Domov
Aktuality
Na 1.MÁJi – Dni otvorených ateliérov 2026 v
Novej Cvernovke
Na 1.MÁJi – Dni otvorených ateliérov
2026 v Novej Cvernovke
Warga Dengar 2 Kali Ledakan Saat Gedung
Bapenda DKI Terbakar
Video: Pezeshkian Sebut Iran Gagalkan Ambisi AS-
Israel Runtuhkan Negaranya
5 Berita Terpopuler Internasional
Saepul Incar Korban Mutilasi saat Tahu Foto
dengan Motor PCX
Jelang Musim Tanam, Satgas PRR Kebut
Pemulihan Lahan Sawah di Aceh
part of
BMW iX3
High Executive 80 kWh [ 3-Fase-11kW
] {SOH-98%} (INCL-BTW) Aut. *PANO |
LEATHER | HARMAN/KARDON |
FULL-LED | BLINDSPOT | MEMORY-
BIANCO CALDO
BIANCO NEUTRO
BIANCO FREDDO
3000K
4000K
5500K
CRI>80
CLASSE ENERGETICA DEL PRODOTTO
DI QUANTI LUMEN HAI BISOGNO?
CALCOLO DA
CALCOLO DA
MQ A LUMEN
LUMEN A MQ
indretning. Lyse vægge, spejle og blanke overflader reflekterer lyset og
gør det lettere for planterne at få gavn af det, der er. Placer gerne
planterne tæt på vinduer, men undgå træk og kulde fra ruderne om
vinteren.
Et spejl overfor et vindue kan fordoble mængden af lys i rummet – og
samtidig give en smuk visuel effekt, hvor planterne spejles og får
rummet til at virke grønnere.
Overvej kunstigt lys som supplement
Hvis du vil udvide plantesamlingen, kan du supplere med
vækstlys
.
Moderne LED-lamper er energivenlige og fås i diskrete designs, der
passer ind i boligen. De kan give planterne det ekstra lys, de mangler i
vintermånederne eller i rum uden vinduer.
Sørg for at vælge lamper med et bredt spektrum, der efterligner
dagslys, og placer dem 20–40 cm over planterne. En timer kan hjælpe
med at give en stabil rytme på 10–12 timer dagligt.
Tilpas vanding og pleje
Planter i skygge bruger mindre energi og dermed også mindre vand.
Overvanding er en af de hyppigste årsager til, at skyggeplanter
========================================
Instruction: From the entries, copy every line in which the word "Cvernovke" occurs.

Solution:
Novej Cvernovke
2026 v Novej Cvernovke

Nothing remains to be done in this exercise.